§ **What you are asked to do**
Rewrite the entries below with every "SASS" replaced by "Sass", and leave everything else unchanged.

= = = = = = =

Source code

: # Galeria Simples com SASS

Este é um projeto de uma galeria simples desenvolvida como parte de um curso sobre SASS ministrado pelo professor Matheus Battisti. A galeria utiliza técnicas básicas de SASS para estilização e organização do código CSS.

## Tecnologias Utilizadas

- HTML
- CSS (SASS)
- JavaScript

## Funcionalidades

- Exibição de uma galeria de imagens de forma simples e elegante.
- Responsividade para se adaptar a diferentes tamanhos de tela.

= = = = = = =

§ **Answer area**
Source code

: # Galeria Simples com Sass

Este é um projeto de uma galeria simples desenvolvida como parte de um curso sobre Sass ministrado pelo professor Matheus Battisti. A galeria utiliza técnicas básicas de Sass para estilização e organização do código CSS.

## Tecnologias Utilizadas

- HTML
- CSS (Sass)
- JavaScript

## Funcionalidades

- Exibição de uma galeria de imagens de forma simples e elegante.
- Responsividade para se adaptar a diferentes tamanhos de tela.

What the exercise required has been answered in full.